We ended up with a best-case scenario on our hands, and people want to write about it. So far, the reports in the press have not matched my experience, and I’m getting submissions to Opinions that are heavy to read and impossible to fact-check. My version of the story is that I was way too close to the non-student shooter at a campus party where no one was hurt but everyone was traumatized. I know only how scared I was, and I reached out to my friends accordingly, not because I knew what they needed, but because I needed a sense of camaraderie.
There will always be room for that on these pages. All we can do is tell our stories, tell the truth, and live our relative best until it gets better. People have gotten through worse, but that’s not to minimize what every individual may be going through, and there’s no way of knowing just what that is. This is why, if I had the time or bandwidth of a full-time journalist, I’d be sure to chase down the people with the facts.

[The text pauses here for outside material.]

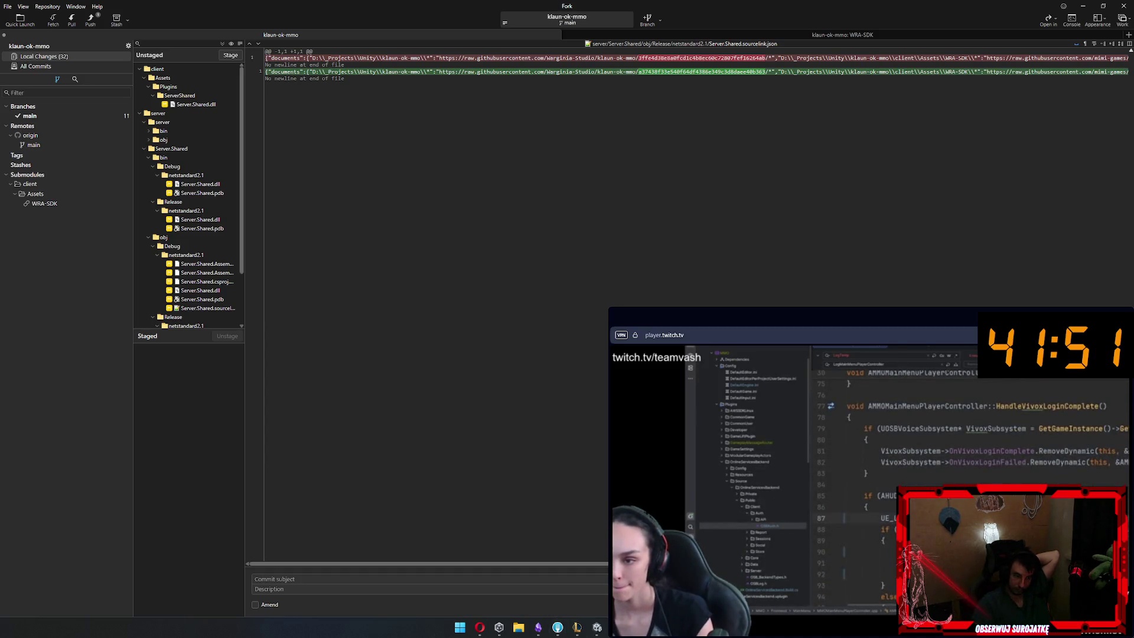
key(Return)
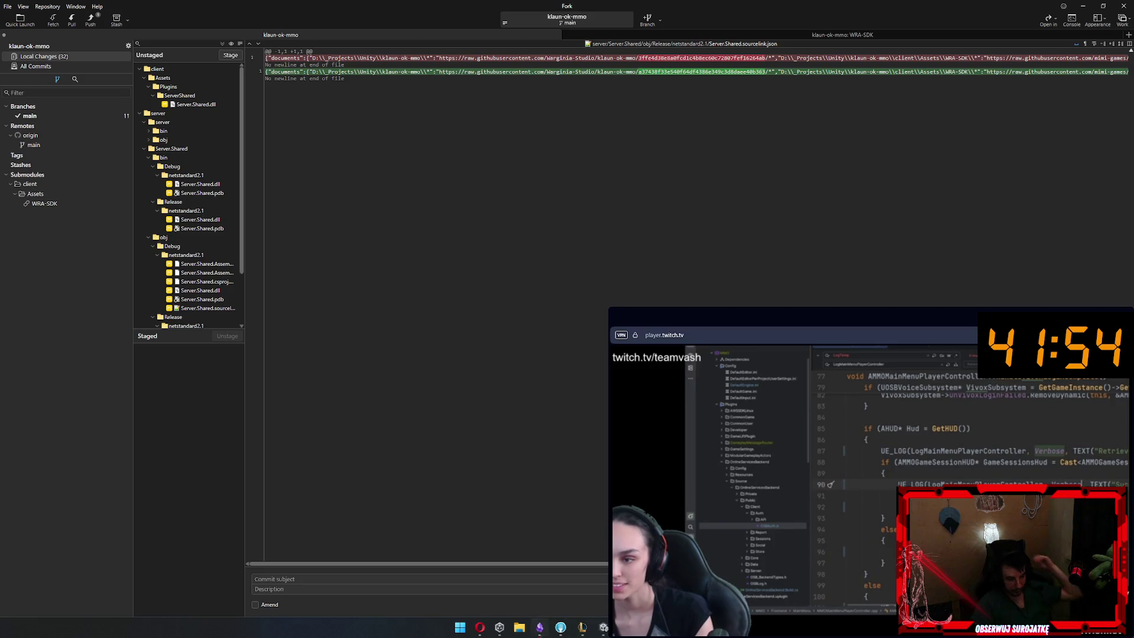
key(alt+Tab)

Here, instead of telling one version of a story that affected many, I’m just making space for everyone to share their own experiences.

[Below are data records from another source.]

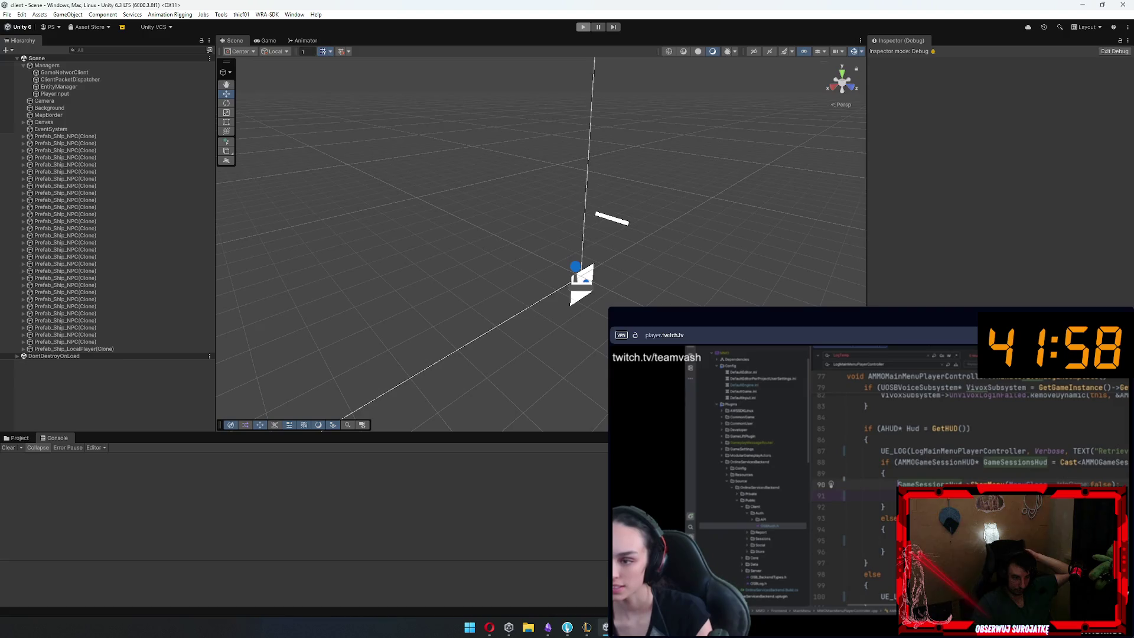
key(alt+Tab)
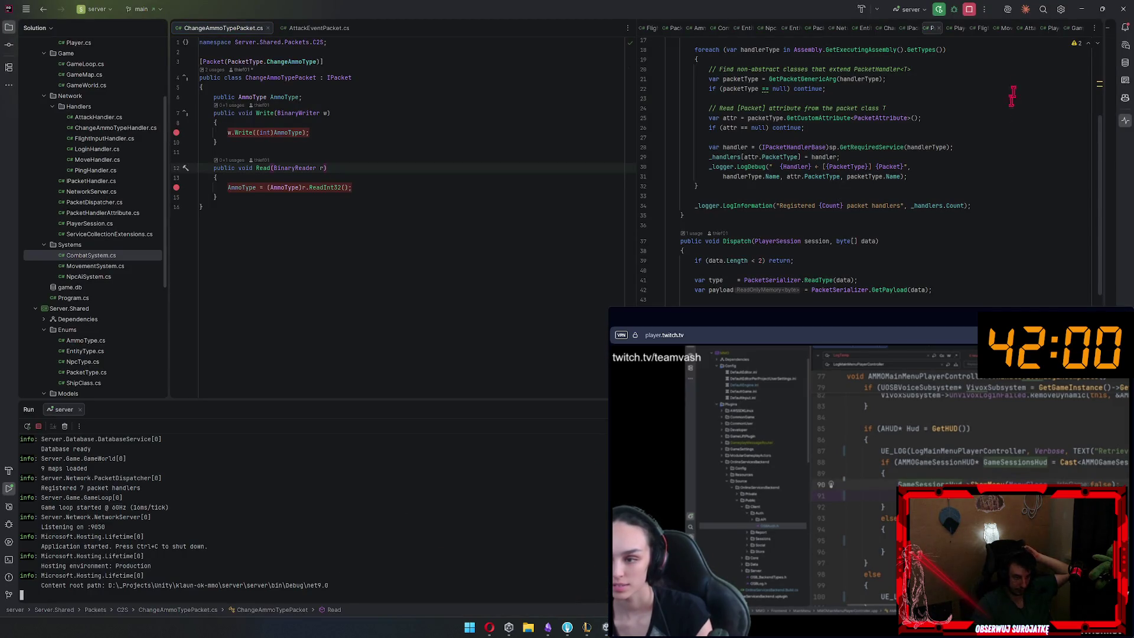
key(alt+Tab)
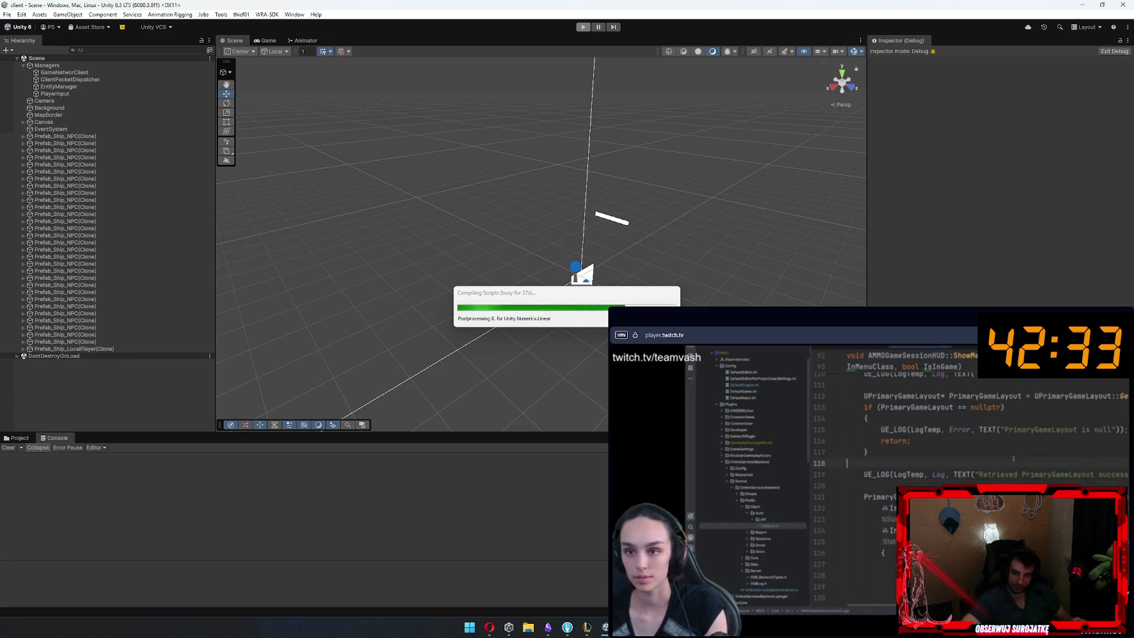
Wait for Unity's script compilation to finish and Play mode to stop
mouse_move(650, 621)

I’m aware that my words don’t always make a difference, like when I say what everyone else is already saying or make a point that no one feels moved to add to. Words affect us on a spectrum between landing and missing the mark. The reason for every miscommunication is so that we can get it right sometimes. A quote from an article in The New Yorker by Elizabeth Hardwick: “The great difficulty is making a point, making a difference — with words.”
Her words speak to me as a writer because it’s hard to communicate in the best of times. When challenges come up, it’s especially hard to take all the thoughts that live in your head and translate them to another person. When you add in crowds and chaos, alcohol and apathy, any and all of those things, then even the best communicators among us might react unkindly. What if students had all received an instant notification urging us to shelter in place just in case we weren’t safe? To backtrack more, what if the altercation between non-students in our campus residence hall had involved yelling instead of fighting?

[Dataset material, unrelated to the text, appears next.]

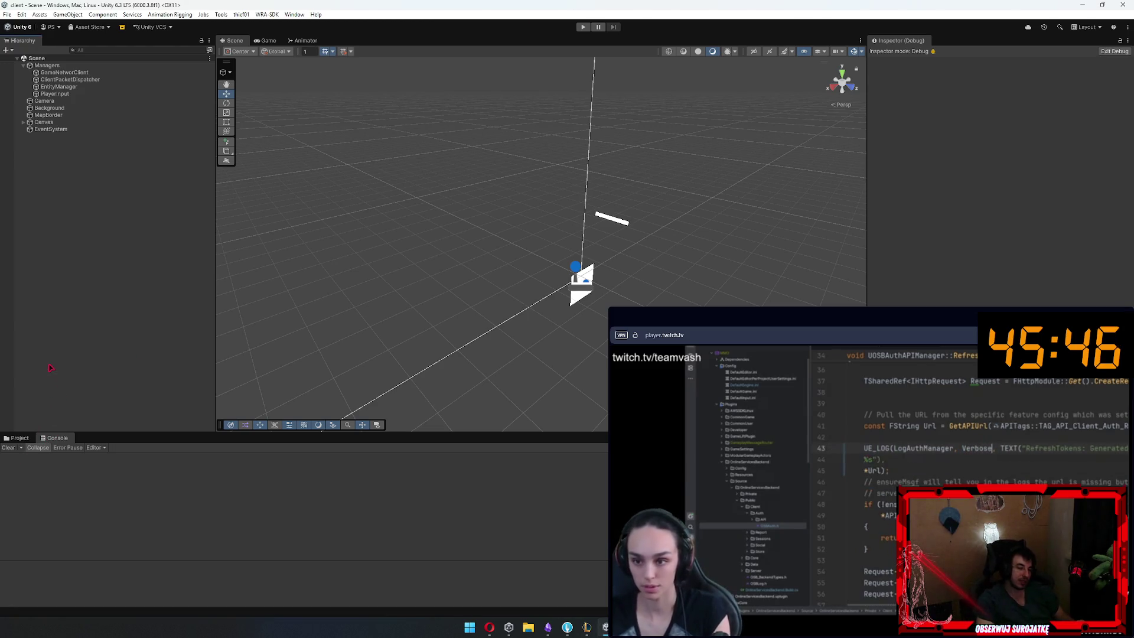
key(x)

After the violent turn of events, I’m as worried, upset, and outraged as anyone else. We should be confident walking around our campus without the concern of a concealed weapon carried by someone we don’t know, with unknown intentions. I remember school-wide walkouts in solidarity with tragic incidents of gun violence at other high schools four years ago, and I’ve been keeping up with recent news of shootings, an unfortunately constant concern across our country. People have been saying these brutal stories enabled us to know what to do in the heat of the horrifying moment, and I think it’s also why we don’t know how comfortable we should be in our environment now. It is surprising to me that Mayflower Hill could so suddenly feel drastically less safe.
If you were there, it is okay if you jump when someone drops a spoon in the dining hall. If you weren’t there, your feelings about what happened are as valid as anyone’s — it is what it is, and trauma does not compete. Acknowledge that everyone brings something different to the experience. Appreciate the rebuilding of trust across the community, maybe by just being here and seeing it become more and more okay.
To me, this text I got in response to the highly criticized emergency response contains the bottom line: “Kindness is not political.” We can all speak kindly, no matter how we experienced this past weekend, and those words will make a difference.